— Как знаешь, — пожал плечами Симай. — Твоя вещь, тебе и решать. Только помни, сейчас она рабочая, а кому будет нужна, когда в ней заряд кончится? Ты ж пополнить его не сможешь? Или… сможешь?
— Не смогу. Нет у вас пока устройств для получения тока электрического. И не скоро появятся. Но я его уже выключил, теперь заряд надолго сохранится.
Так, болтая о том о сём, они перешли из леса на луг. Потом тропинка пересекла берёзовую рощу и нырнула в балку, по дну которой бежал неширокий ручей.
— Передохнём, — предложил Симай, останавливаясь и кладя на землю палку с головами оборотней.
— Да я вроде не устал, — удивился Сыскарь.
— Я тоже. Но надо нам с тобой, Андрюха, придумать на первый и все последующие случаи, кто ты такой есть. А то ведь каждому встречному-поперечному рассказывать о том, что ты неведомым колдовством из будущего к нам попал, — это верный путь прямиком в монастырь, где умалишённых держат, а то и в Преображенский приказ, не приведи господи. Оно, конечно, там уже не так сурово, как было при покойнике князе-кесаре Ромодановским Фёдоре Юрьевиче, царствие ему небесное. — Симай широко перекрестился. — Сынок его, Иван Фёдорович, нравом помягче, хоть и тем же приказом заведует. Да только нынче за языком всё одно следить надо — мигом донесут. Найдётся завистник какой, крикнет: «Слово и дело!» — и доказывай потом в застенке, что ты нормальный русский и государю-императору нашему царю-батюшке Петру Алексеевичу верный слуга и подданный.
«Всё-таки говорлив ты, брат, на редкость, — подумал Сыскарь. — Хлебом не корми — дай потрындеть. Словоплёт. Одно только оправдывает — смелый и, видать, и впрямь удачливый. С таким не пропадёшь. Надеюсь». А вслух сказал:
— Да я уже всё придумал. — Он присел, опёрся на руки, напился чистейшей воды из ручья, поднялся. — Эх, жратвы нет, так хоть водички попить. Вкусная у вас тут водичка, ничего не скажешь. В моём Подмосковье такой, считай, уже и не осталось. Загадили всё.
— Зачем? — удивился Симай.
— А ты думаешь, чудеса науки и техники, вроде телефона моего, фонарика, пистоля многозарядного или тех же часов на руке, даром даются? За всё, брат Симай, платить надо.

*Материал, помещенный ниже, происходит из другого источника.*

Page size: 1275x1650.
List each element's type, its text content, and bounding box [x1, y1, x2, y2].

— Оно так. Даром только девки любят. Да и то не всегда.
— Ох, не всегда! — засмеялся Сыскарь.
— Так что ты придумал?
Сыскарь объяснил. По его легенде выходило, что ещё в отрочестве увёз его отец — донской казак, которому на месте не сиделось, — за океан, в Америку, в английские колонии. Там и погиб батя в лихой сече с индейцами. Андрей же Владимирович Сыскарёв вырос, возмужал и решил навестить родину. Обратный путь вышел долгим и трудным — сначала через океан во французский порт Марсель, потом на перекладных через всю Европу. Но — добрался. Теперь, вот, путешествую по России-матушке, дело себе присматриваю.
— И что же ты умеешь, к примеру, делать, Андрей свет Владимирович? — прищурившись, осведомился цыган-охотник со знакомыми Сыскарю дознавательскими нотками в голосе.

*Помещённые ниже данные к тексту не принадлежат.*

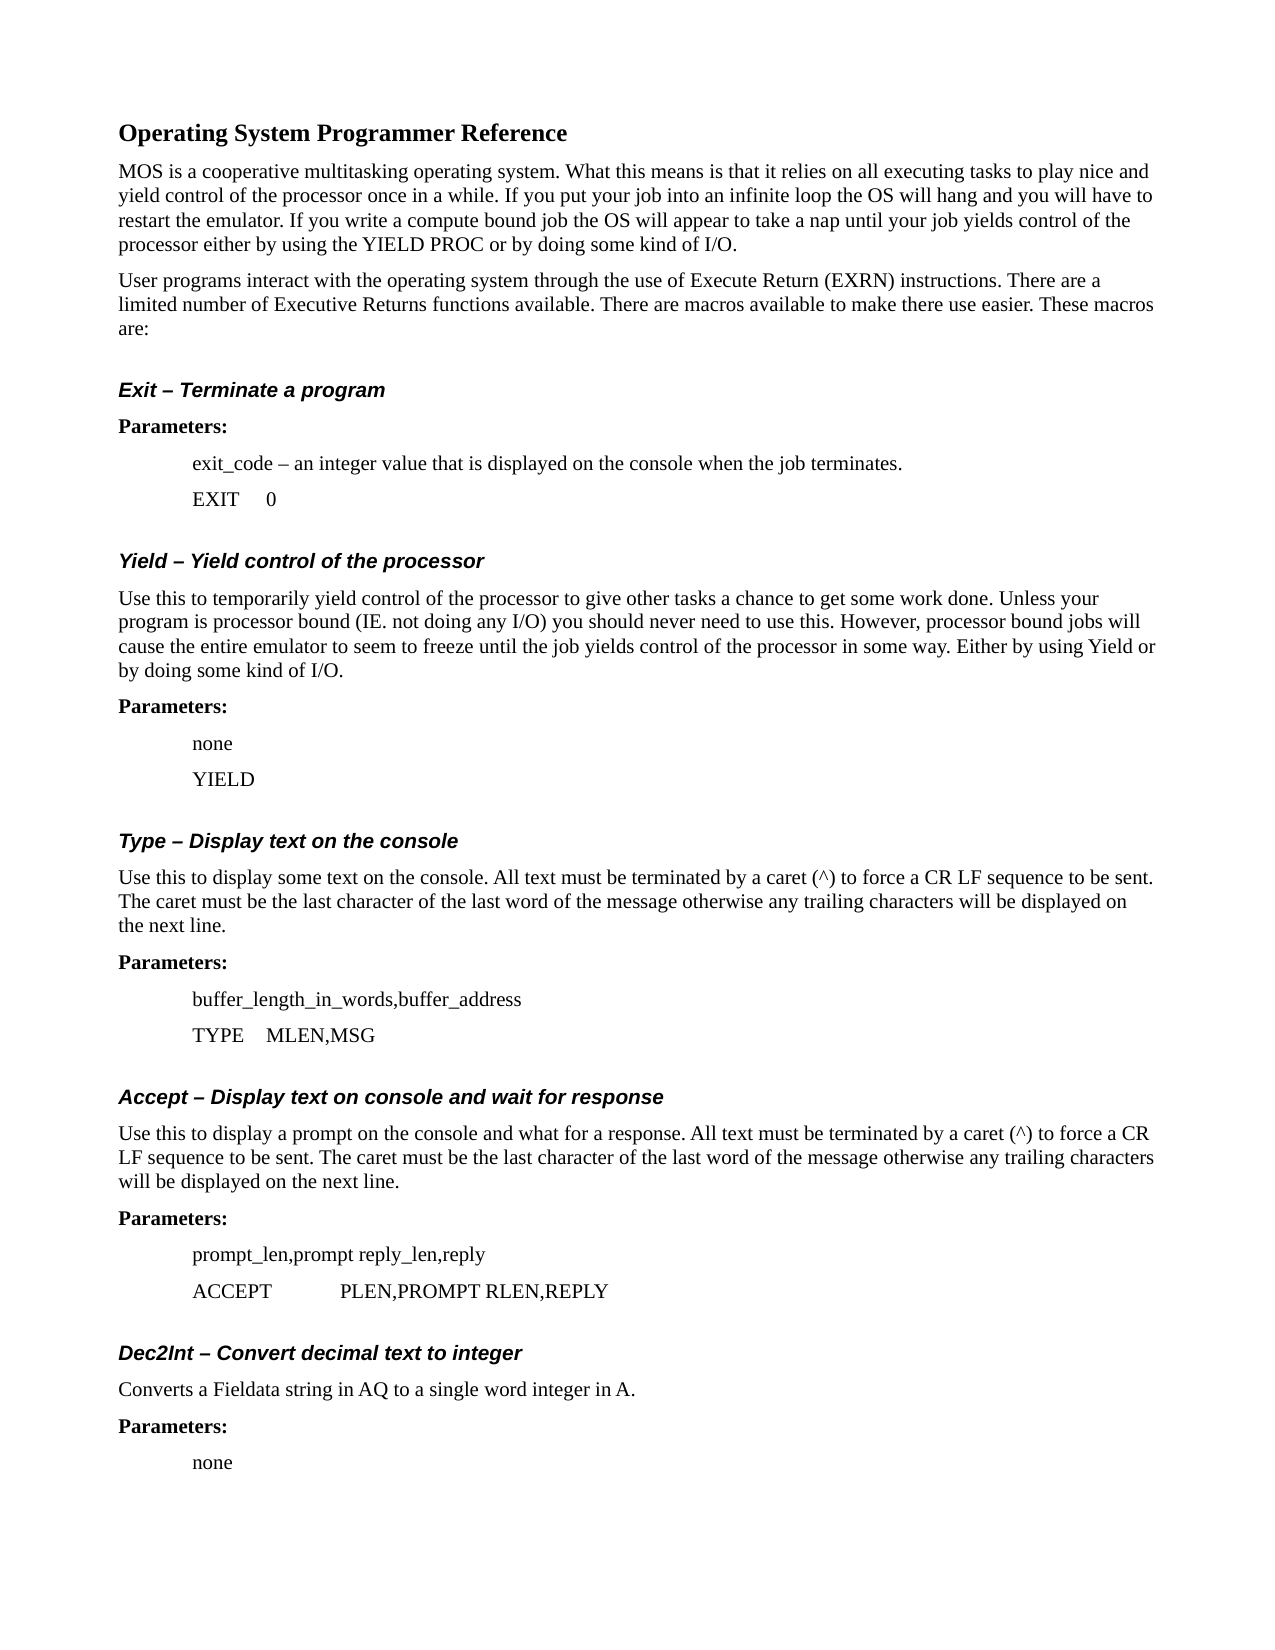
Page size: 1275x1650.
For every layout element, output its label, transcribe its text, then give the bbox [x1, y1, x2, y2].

text ACCEPT PLEN,PROMPT RLEN,REPLY [118, 1279, 1157, 1303]
text Use this to display some text on the console. All text must be terminated by a caret (^) to force a CR LF sequence to be sent. The caret must be the last character of the last word of the message otherwise any trailing characters will be displayed on the next line. [118, 865, 1157, 937]
text User programs interact with the operating system through the use of Execute Return (EXRN) instructions. There are a limited number of Executive Returns functions available. There are macros available to make there use easier. These macros are: [118, 268, 1157, 340]
text none [118, 731, 1157, 755]
subtitle Dec2Int – Convert decimal text to integer [118, 1341, 1157, 1364]
text Parameters: [118, 1413, 1157, 1438]
subtitle Type – Display text on the console [118, 829, 1157, 853]
subtitle Operating System Programmer Reference [118, 118, 1157, 147]
text MOS is a cooperative multitasking operating system. What this means is that it relies on all executing tasks to play nice and yield control of the processor once in a while. If you put your job into an infinite loop the OS will hang and you will have to restart the emulator. If you write a compute bound job the OS will appear to take a nap until your job yields control of the processor either by using the YIELD PROC or by doing some kind of I/O. [118, 159, 1157, 256]
text Parameters: [118, 1206, 1157, 1230]
text EXIT 0 [118, 487, 1157, 511]
text YIELD [118, 767, 1157, 791]
text prompt_len,prompt reply_len,reply [118, 1242, 1157, 1266]
text buffer_length_in_words,buffer_address [118, 987, 1157, 1011]
subtitle Yield – Yield control of the processor [118, 549, 1157, 573]
text Use this to display a prompt on the console and what for a response. All text must be terminated by a caret (^) to force a CR LF sequence to be sent. The caret must be the last character of the last word of the message otherwise any trailing characters will be displayed on the next line. [118, 1121, 1157, 1193]
text exit_code – an integer value that is displayed on the console when the job terminates. [118, 451, 1157, 475]
text Parameters: [118, 950, 1157, 974]
text Use this to temporarily yield control of the processor to give other tasks a chance to get some work done. Unless your program is processor bound (IE. not doing any I/O) you should never need to use this. However, processor bound jobs will cause the entire emulator to seem to freeze until the job yields control of the processor in some way. Either by using Yield or by doing some kind of I/O. [118, 585, 1157, 682]
text TYPE MLEN,MSG [118, 1023, 1157, 1047]
subtitle Exit – Terminate a program [118, 378, 1157, 402]
text Converts a Fieldata string in AQ to a single word integer in A. [118, 1377, 1157, 1401]
text none [118, 1450, 1157, 1474]
text Parameters: [118, 414, 1157, 438]
text Parameters: [118, 694, 1157, 718]
subtitle Accept – Display text on console and wait for response [118, 1085, 1157, 1109]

— Преступников ловить, например, дела уголовные воровские расследовать.
— Ого, умение редкое, — Симай изменил тон. — И впрямь, что ль, умеешь?
— Такая у меня работа. Была.
— Ну, значит, и нечисть сможешь ловить. Я давно о помощнике думал, трудно одному, а тут ты. Видать, судьба. Ладно, так и будем говорить, ежели что. Из Америки, мол, вернулся.
— А одёжку такую, как на мне, тамошние индейцы носят, — добавил Сыскарь и подумал, что не зря подобрал себе когда-то модную летнюю куртку не на молнии, а на пуговицах. Как чувствовал. И джинсы тоже на пуговицах. Хотя трудно сказать заранее, что проще объяснить — наличие в штанах ширинки или такого устройства как «молния». — Часы же с руки сниму и спрячу от греха подальше. — Он тут же так и сделал. — Ни к чему лишнее внимание привлекать.